Die Speisekarte wechselt saisonal und verbindet mediterrane mit asiatischen Einflüssen: Doradensashimi mit rauchiger Tomatensauce. Arancini (knusprige Reisbällchen) auf Koriandersauce mit Parmesan. Rindertatar mit Kartoffelcrumble, frittierten Kapern und Bio-Eigelb. Jedes Gericht ist durchdacht – aber nicht überfrachtet. Der Star auf den Tellern mit Blümchenverzierung ist nicht die einzelne Zutat, sondern die Balance.

Meine Freundin wählt als Vorspeise Burrata mit gegrilltem Spargel, Frühlauch und Crispy Chili. Cremig, mit milder Schärfe. Ich probiere gleich mehrfach bei ihr. Mein gegrillter Oktopusarm ist auf den Punkt gegart, serviert mit Bohnensalat, Radieschen und einer würzigen Sauce.

Die Preise sind gehoben: 14 Euro für die Arancini, 18 Euro für drei Austern, 36 Euro für ein Entrecôte vom Holzkohlegrill.

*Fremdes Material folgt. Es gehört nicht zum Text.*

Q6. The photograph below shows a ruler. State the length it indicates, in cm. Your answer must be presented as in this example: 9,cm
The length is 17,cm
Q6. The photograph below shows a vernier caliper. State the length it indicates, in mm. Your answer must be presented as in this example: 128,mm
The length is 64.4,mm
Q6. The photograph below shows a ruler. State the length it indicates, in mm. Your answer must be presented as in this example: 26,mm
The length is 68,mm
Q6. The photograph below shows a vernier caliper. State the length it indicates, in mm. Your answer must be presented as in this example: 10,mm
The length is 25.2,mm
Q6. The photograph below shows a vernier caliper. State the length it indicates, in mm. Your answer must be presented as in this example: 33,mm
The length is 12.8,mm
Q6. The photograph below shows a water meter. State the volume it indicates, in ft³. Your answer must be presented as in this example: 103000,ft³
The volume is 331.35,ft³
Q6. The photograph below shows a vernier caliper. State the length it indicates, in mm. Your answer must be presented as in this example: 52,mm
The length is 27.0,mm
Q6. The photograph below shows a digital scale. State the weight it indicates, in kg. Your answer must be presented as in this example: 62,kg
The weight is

Das vegetarische Hauptgericht, für das wir uns entscheiden, kostet 20 Euro. Ein selbstbewusster Preis für eine gegrillte Aubergine mit Labneh (libanesischer Frischkäse) und Kräutersalat. Und auch wenn uns die Vorspeisen mehr überzeugt haben: Die Aubergine ist butterzart, wie versprochen. Man kann sie mit der Gabel zerteilen wie einen Pfannkuchen.

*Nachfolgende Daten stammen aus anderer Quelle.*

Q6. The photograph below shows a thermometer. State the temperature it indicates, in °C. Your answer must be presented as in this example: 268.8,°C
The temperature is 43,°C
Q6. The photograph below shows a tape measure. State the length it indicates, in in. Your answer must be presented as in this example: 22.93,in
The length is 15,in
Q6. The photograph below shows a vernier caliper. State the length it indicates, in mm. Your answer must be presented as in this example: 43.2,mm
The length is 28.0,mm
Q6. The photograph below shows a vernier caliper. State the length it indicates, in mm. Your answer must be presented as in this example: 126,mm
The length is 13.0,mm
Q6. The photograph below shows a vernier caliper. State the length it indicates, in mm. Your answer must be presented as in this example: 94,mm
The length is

Die Desserts kosten acht bis zehn Euro und sind ebenfalls etwas für Feinschmecker: Das Eis zum Schokokuchen enthält laut Karte Vanille aus Tahiti. Ein Litschisorbet mit Sake ist bestreut mit kandierten Rosenblüten. Trotzdem entscheiden wir uns gegen einen Nachtisch. Nach den zwei Gerichten, zu denen Brot und Butter gereicht werden, sind wir satt – und bestellen stattdessen noch einen Grauburgunder.

Für drei Gänge mit Weinbegleitung sollte man etwa 70 bis 90 Euro pro Person einkalkulieren. Kein Schnäppchen. Aber die Produkte und die Kreativität rechtfertigen den Preis. Die Küche im Oy strahlt aus: Wir wissen, was wir tun. Keine bemühten Sterneverrenkungen. Stattdessen Fine Dining auf Klappstühlen mit Papierserviette.

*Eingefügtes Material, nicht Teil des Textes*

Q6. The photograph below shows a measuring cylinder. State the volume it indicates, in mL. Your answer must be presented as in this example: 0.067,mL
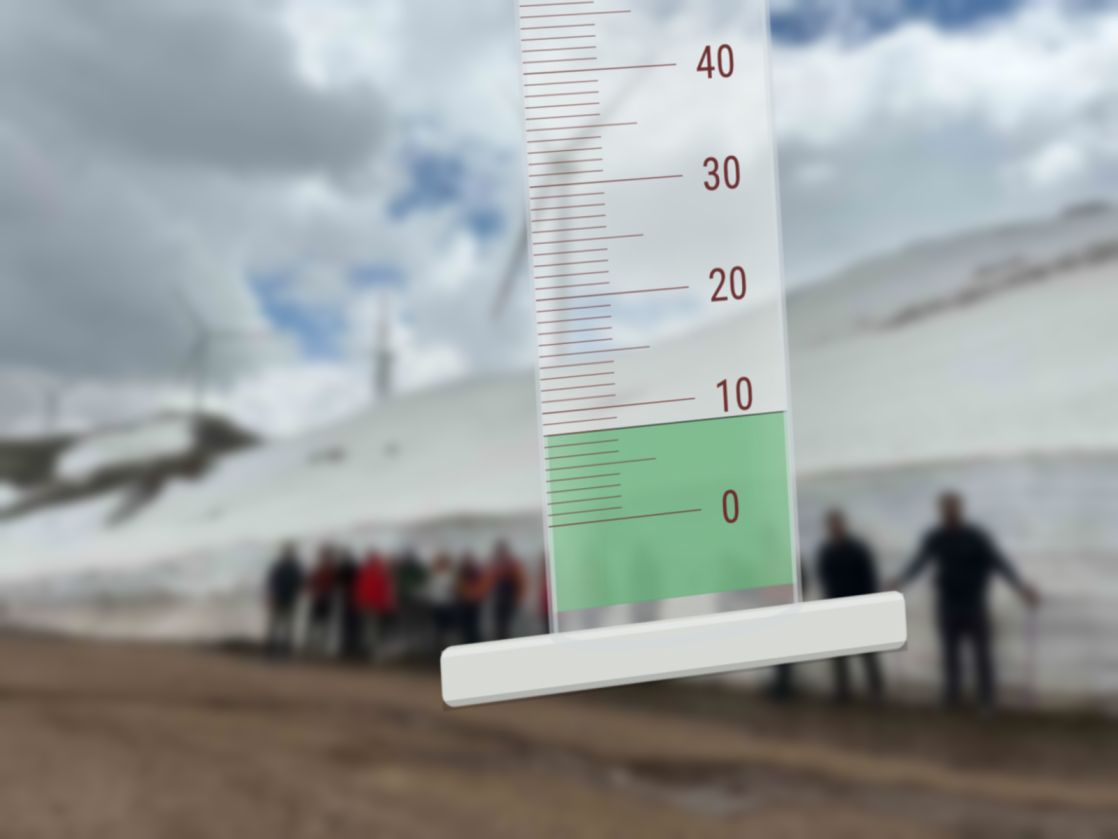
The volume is 8,mL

Das Oy will nicht nur mit Raffinesse beeindrucken. Es will Emotionen wecken. Man kommt zum Essen, aber bleibt für das Gefühl: Ein Hauch von Süden in der rheinischen Luft. Und dann sitzt man da, die Abendsonne im Gesicht, während das Stadtleben vorbeirauscht. Die Gespräche verlangsamen sich, genau wie die Zeit. Was braucht es mehr?

Adresse und Öffnungszeiten
Oy, Friedrichstraße 115a (Unterbilk), Telefon 0160 3426020
Öffnungszeiten: Dienstag bis Donnerstag, 18 bis 24 Uhr, Freitag und Samstag bis 1 Uhr.